*Records for this exercise*
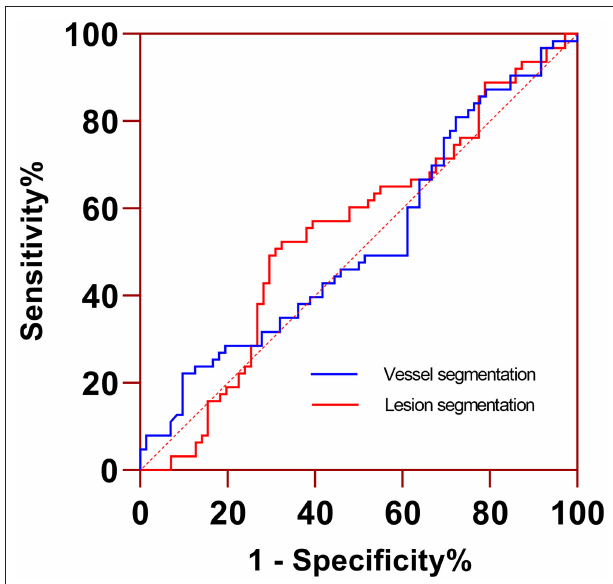
FIGURE 4 | ROC curve analysis of PCAT CT attenuation measured from lesion- and vessel-based segmentations for identifying functionally significant coronary stenosis. Two segmentations had similar AUC (0.547 vs. 0.524, p = 0.814). AUC, area under the curve; ROC, receiver operating characteristic curve.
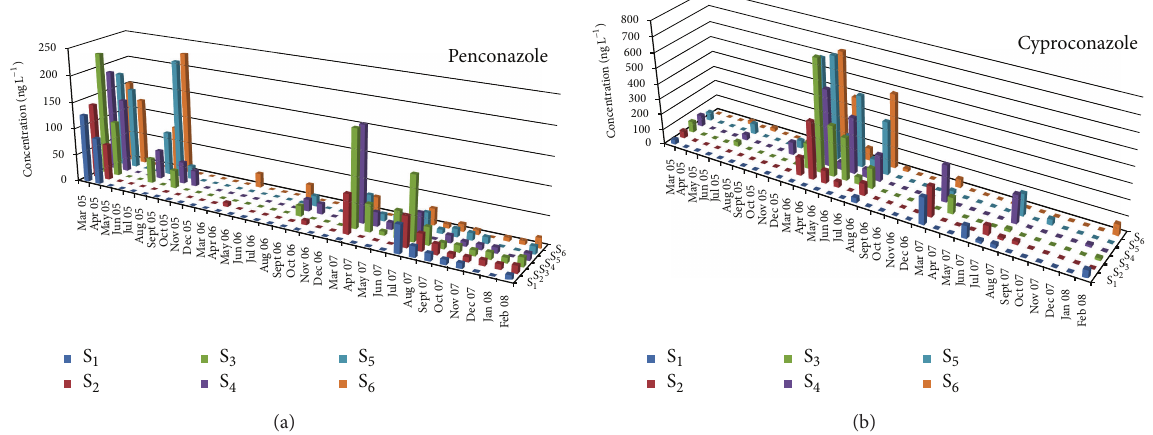
Figure4:Temporalandspatialdistributionofselectedfungicide(penconazole(a)andcyproconazole(b))concentrationsduringthesampling period (March 2005–February 2008) for the six sampling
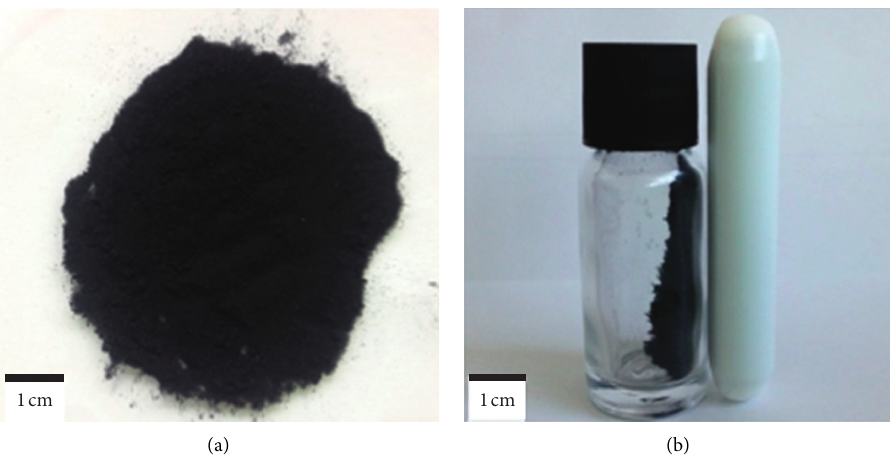
Figure 1: The FeNPs in (a) absence and (b) presence of an external magnetic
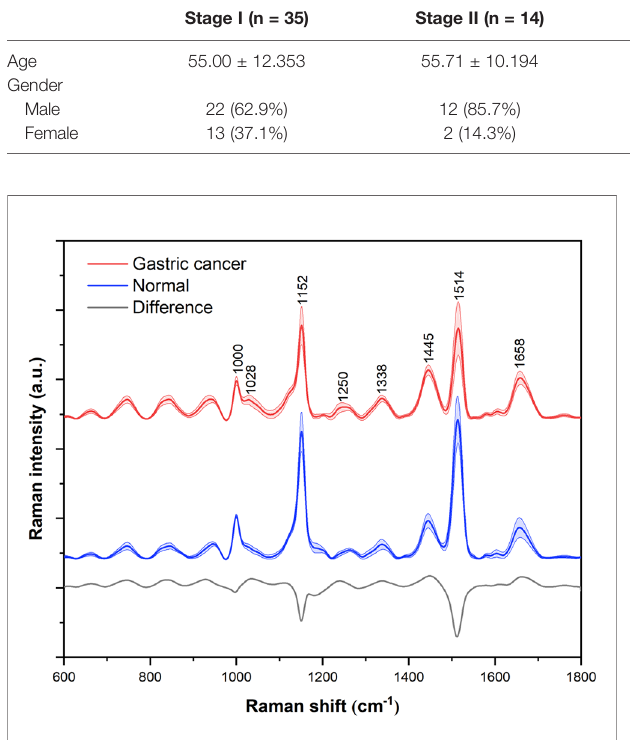
FIGURE 4 | Normalized average Raman spectra of gastric cancer (red) and normal (blue) serum samples. The shaded areas represent the standard deviations. Also shown at the bottom is the difference spectrum of gastric cancer minus normal. For the purpose of clarity, spectra have been offset.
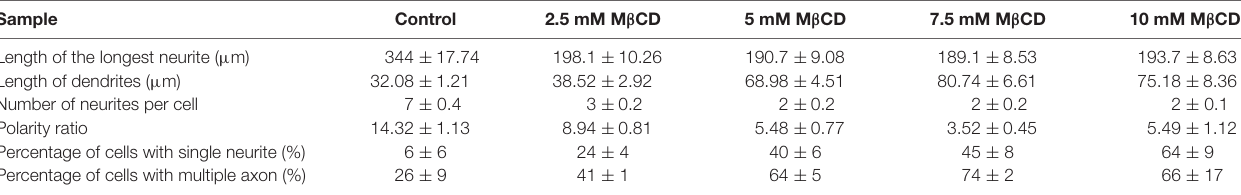
TABLE 3 | Developmental alterations of rat hippocampal neurons upon transient sequestering of cholesterol for 20 min.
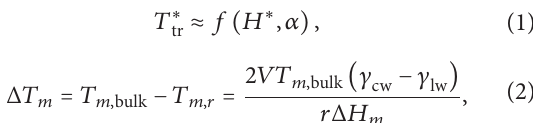
-C system con�ned experimental melting points at mole frac- 11 12 ○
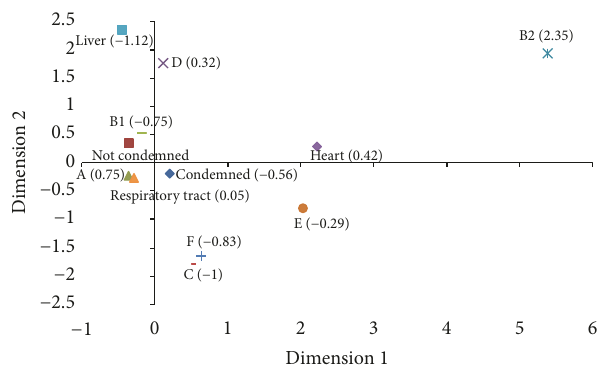
Figure 3: Correspondence analysis for the categories. This two- dimensional representation explains 42.52% of the total variation with 15.59% explained by 1st dimension, 13.86% by the 2nd dimen- sion, and 13.07% by the 3rd. The value of the third dimension is shown in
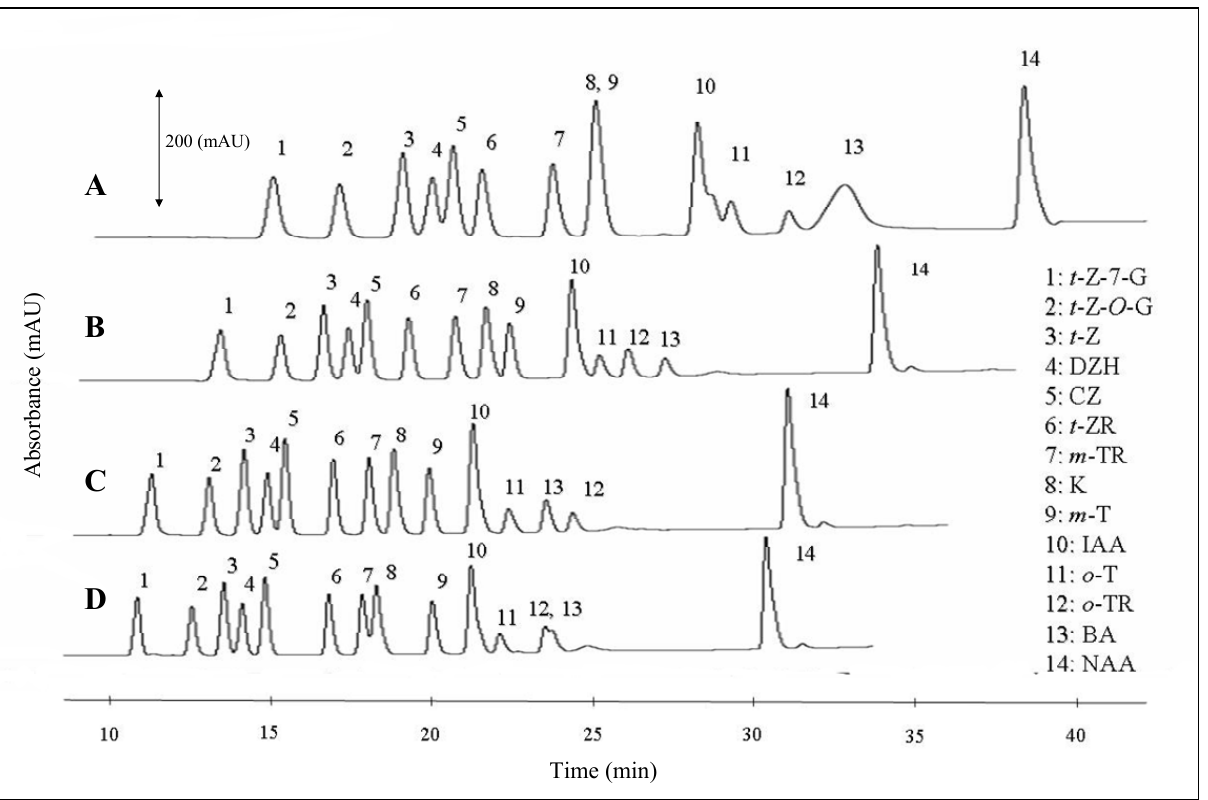
Figure 5. Typical HPLC-UV chromatograms of phytohormones measured at four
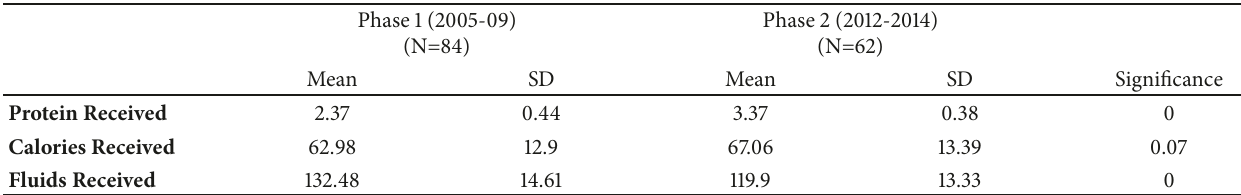
Table 2: Daily nutritional intake before regaining birth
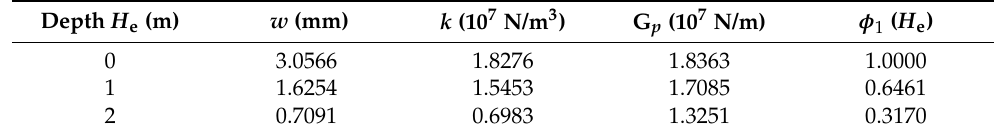
Table 3. Results for a beam embedded in a Gibson elastic foundation ( η 2 = 2). Depth H e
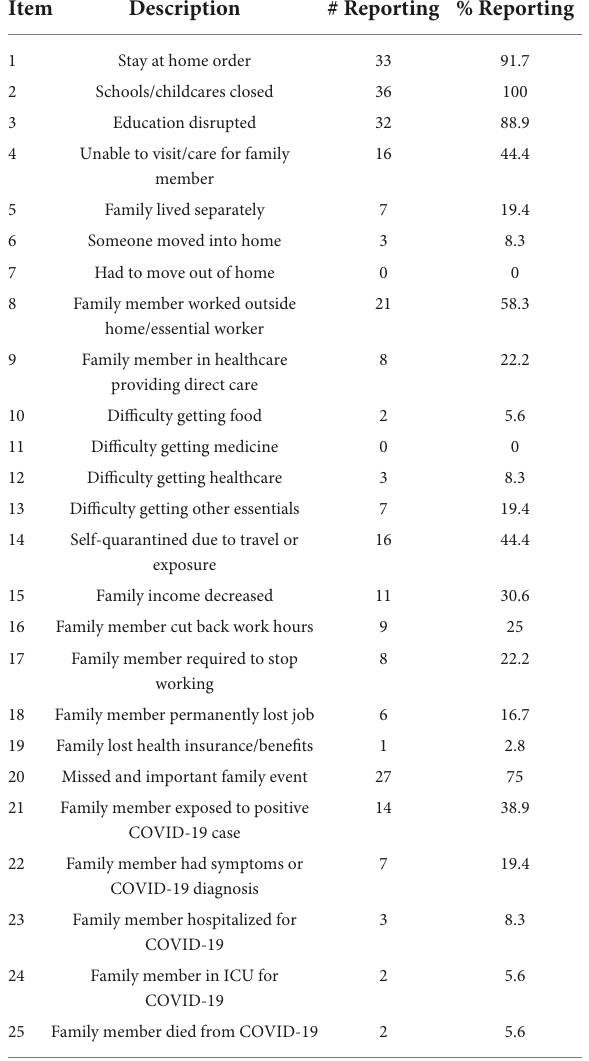
TABLE 1 CEFIS-Exposure scale items and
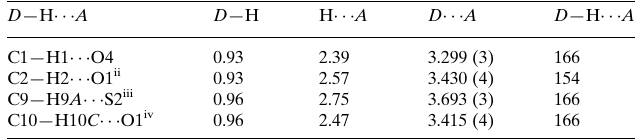
Hydrogen-bond geometry (A˚ , (cid:2)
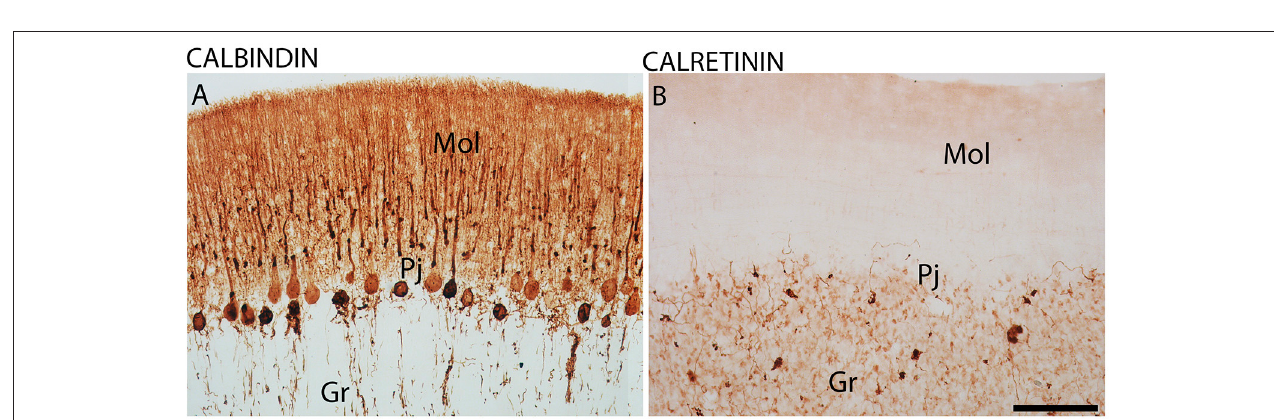
FIGURE 5 | The distribution of calretinin (CR) protein in the cerebellar cortex in the primate Sapajus apella . Photomicrographs of frontal brain sections show CR-IR with significant expression in the granular layer (A–F) at two time points, one during the day (ZT 10) (A–C) and another at night (ZT 19) (D–F) . The CR-IR showed day/night variations in IR intensity (O.D) in the cells in the granular layer (G) . Bar = 100 µ m. Purkinje cell layer (Pj); molecular layer (mol); granular layer (Gr).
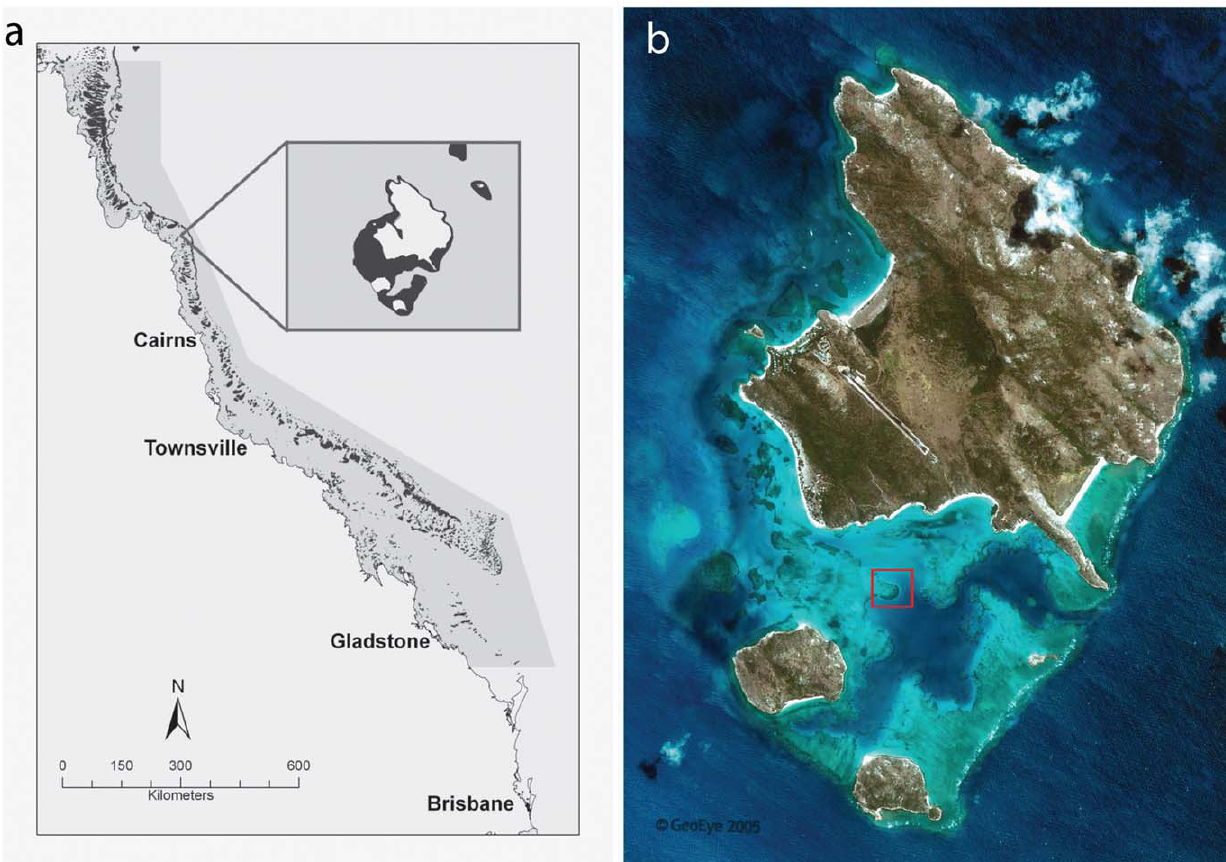
Figure 1. The collection site of Amakusaplanaacroporae. (a) Map of the Northern Great Barrier Reef, Australia with inset of Lizard Island. (b) Photo of Lizard Island with collection site (red square) of Amakusaplana acroporae from its host coral Acropora valida. Photo credit ‘‘GeoEye satellite image’’.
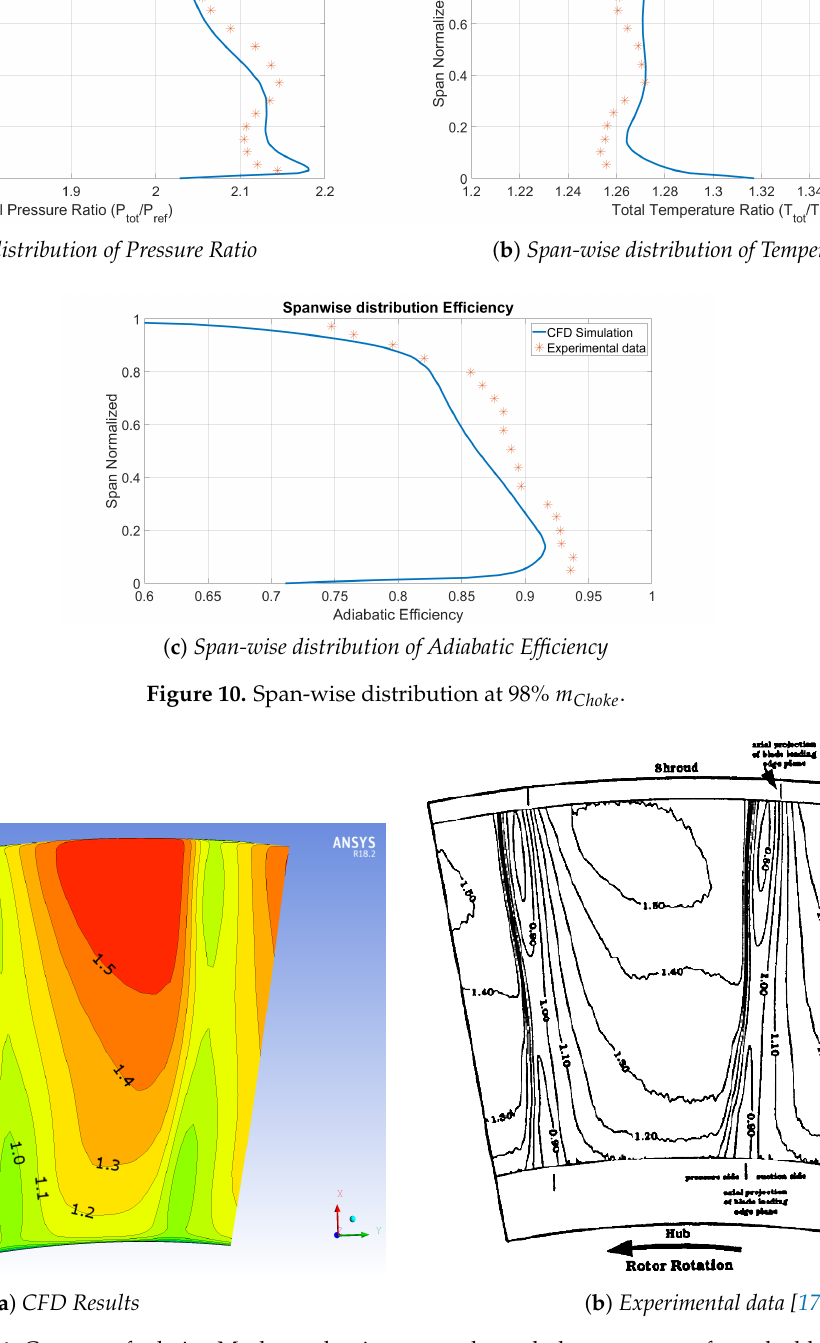
Figure 11. Contour of relative Mach number in a cross-channel plane upstream from the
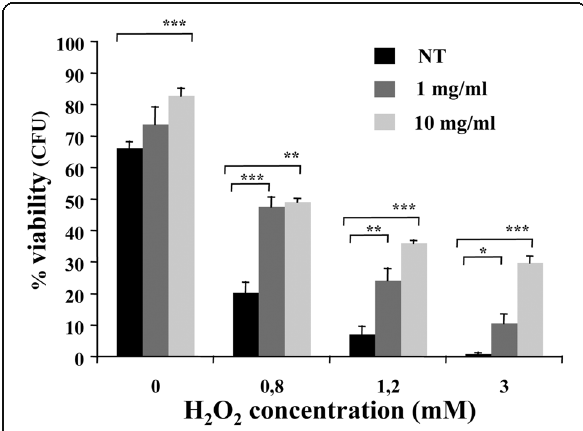
Fig. 3 Cell viability of Kllsm4 Δ 1 was measured after exposure to H 2 O 2 at the indicated concentrations for 4 h without (NT) or with apple extracts. Average of three independent experiments and standard deviation is reported. p -value: * <0.05; ** <0.01;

*What you will do*
Copy out exactly the lines from the one with "Table 2: Daily" through the end of the listing, both ends included, omitting any picture.

*Written response*
Table 2: Daily nutritional intake before regaining birth
Table 3. Results for a beam embedded in a Gibson elastic foundation ( η 2 = 2). Depth H e
TABLE 1 CEFIS-Exposure scale items and
Hydrogen-bond geometry (A˚ , (cid:2)
FIGURE 5 | The distribution of calretinin (CR) protein in the cerebellar cortex in the primate Sapajus apella . Photomicrographs of frontal brain sections show CR-IR with significant expression in the granular layer (A–F) at two time points, one during the day (ZT 10) (A–C) and another at night (ZT 19) (D–F) . The CR-IR showed day/night variations in IR intensity (O.D) in the cells in the granular layer (G) . Bar = 100 µ m. Purkinje cell layer (Pj); molecular layer (mol); granular layer (Gr).
Figure 1. The collection site of Amakusaplanaacroporae. (a) Map of the Northern Great Barrier Reef, Australia with inset of Lizard Island. (b) Photo of Lizard Island with collection site (red square) of Amakusaplana acroporae from its host coral Acropora valida. Photo credit ‘‘GeoEye satellite image’’.
Figure 11. Contour of relative Mach number in a cross-channel plane upstream from the
Fig. 3 Cell viability of Kllsm4 Δ 1 was measured after exposure to H 2 O 2 at the indicated concentrations for 4 h without (NT) or with apple extracts. Average of three independent experiments and standard deviation is reported. p -value: * <0.05; ** <0.01;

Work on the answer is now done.